On the internet, plain brown seems to live not as a flat color but in natural avatars or symbols. I’m thinking of three—the anonymous https://po.ta.to, the snail of https://thecreativeindependent.com, and the gleaming brown, galloping horse that represented @horse_ebooks, a hugely popular Twitter account that spewed random but prophetic fragments apparently culled from a trove of digitized literature. Until the humans behind it revealed themselves, the account was widely believed to be a spambot gone haywire. Its last tweet was a phone number; I remember calling that phone number in 2013 and hearing one of their tweets read aloud by a human.
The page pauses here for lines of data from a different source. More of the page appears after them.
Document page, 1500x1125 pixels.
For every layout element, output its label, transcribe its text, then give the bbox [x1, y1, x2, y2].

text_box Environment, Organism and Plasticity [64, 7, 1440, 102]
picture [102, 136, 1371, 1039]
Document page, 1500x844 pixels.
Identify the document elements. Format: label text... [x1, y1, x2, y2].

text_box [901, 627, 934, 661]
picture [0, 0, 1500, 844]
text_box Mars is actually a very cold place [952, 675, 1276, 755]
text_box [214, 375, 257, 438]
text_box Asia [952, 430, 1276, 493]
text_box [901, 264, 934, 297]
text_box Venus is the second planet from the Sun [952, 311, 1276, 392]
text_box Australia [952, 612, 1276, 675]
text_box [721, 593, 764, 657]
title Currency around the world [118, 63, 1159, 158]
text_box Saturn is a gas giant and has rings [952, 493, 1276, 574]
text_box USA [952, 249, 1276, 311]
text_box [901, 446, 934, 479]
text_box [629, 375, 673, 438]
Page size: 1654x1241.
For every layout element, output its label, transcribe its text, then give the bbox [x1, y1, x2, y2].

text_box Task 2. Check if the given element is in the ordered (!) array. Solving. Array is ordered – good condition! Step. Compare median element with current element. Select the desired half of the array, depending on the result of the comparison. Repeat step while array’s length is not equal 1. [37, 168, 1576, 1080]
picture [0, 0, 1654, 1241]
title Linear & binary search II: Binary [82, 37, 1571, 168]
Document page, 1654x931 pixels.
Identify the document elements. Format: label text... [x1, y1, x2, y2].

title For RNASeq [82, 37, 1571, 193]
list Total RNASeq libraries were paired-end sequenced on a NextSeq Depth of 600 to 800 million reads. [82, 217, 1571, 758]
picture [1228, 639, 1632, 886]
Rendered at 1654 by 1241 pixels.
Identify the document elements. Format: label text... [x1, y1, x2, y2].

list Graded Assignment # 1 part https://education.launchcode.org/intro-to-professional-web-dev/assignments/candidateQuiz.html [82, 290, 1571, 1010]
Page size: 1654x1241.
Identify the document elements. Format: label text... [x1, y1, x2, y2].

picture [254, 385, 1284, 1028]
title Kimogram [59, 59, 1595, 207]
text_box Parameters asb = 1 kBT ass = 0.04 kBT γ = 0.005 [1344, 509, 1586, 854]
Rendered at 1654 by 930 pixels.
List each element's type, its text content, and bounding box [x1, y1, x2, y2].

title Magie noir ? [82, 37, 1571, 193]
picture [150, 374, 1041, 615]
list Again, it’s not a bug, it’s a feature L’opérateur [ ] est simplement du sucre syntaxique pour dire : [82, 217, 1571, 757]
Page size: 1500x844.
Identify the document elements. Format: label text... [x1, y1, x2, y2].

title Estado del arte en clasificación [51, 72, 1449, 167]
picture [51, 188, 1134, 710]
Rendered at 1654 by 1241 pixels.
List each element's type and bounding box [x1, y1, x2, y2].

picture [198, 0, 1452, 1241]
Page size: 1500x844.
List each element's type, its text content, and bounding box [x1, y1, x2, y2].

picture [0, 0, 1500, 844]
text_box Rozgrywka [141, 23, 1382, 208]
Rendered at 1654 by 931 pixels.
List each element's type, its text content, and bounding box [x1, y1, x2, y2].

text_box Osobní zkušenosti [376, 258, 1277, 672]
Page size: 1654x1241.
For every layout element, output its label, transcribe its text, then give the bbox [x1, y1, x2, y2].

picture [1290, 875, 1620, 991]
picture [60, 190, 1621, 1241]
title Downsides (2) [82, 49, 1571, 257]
Then I learned it was the two artists behind the account speaking at a gallery, which happened to be right downstairs from where I was working at the time. I watched them for a while, picking up the phones and speaking their tweets and then hanging up. I couldn’t believe it—the crazy reveal and my own proximity to this event.

#00FF00

rgb(0, 255, 0)

lime 

There is a light at the end of the tunnel, and it’s a bright green pixel. Or is it the beginning of the tunnel? This lime glows as the cover of Rhizome’s Net Art Anthology book, it gleams around the hexagonal logo of https://dat.foundation—a hopeful peer-to-peer protocol, and it gives life to the rebel alliance http://html.energy’s radiating star. I also see it in the “eo” of “videos” on https://billwurtz.com, who went off social media in 2019 but still prolifically answers questions daily through a PHP form on his own website. Add a little more blue to this lime, and it’s https://left.gallery/about’s parallelogram logo or patch of imaginary grass, which slowly breathes if you look at it long enough. What do we think about the internet? We think it’s off to a good start.

Epilogue

A drop of blood 

#FF1407

rgb(100, 8, 3)  

luminous vivid scarlet 

It’s the pinpoint of Google Maps. You are here. You belong, like http://airbnb.com’s logo (but a little more desaturated). Of course it’s also a notification, like a drop of blood gleaming from a pinprick, calling your attention, but then you remember pain is weakness leaving the body and you forget about it.

This list of memorable colors was originally published on January 6, 2020 by Rhizome ↗. It is part of a series where internet artists share their top ten from the past decade in the internet (2010–2020). For my contribution, I focused on colors on the web, presenting ten to remember and one to forget.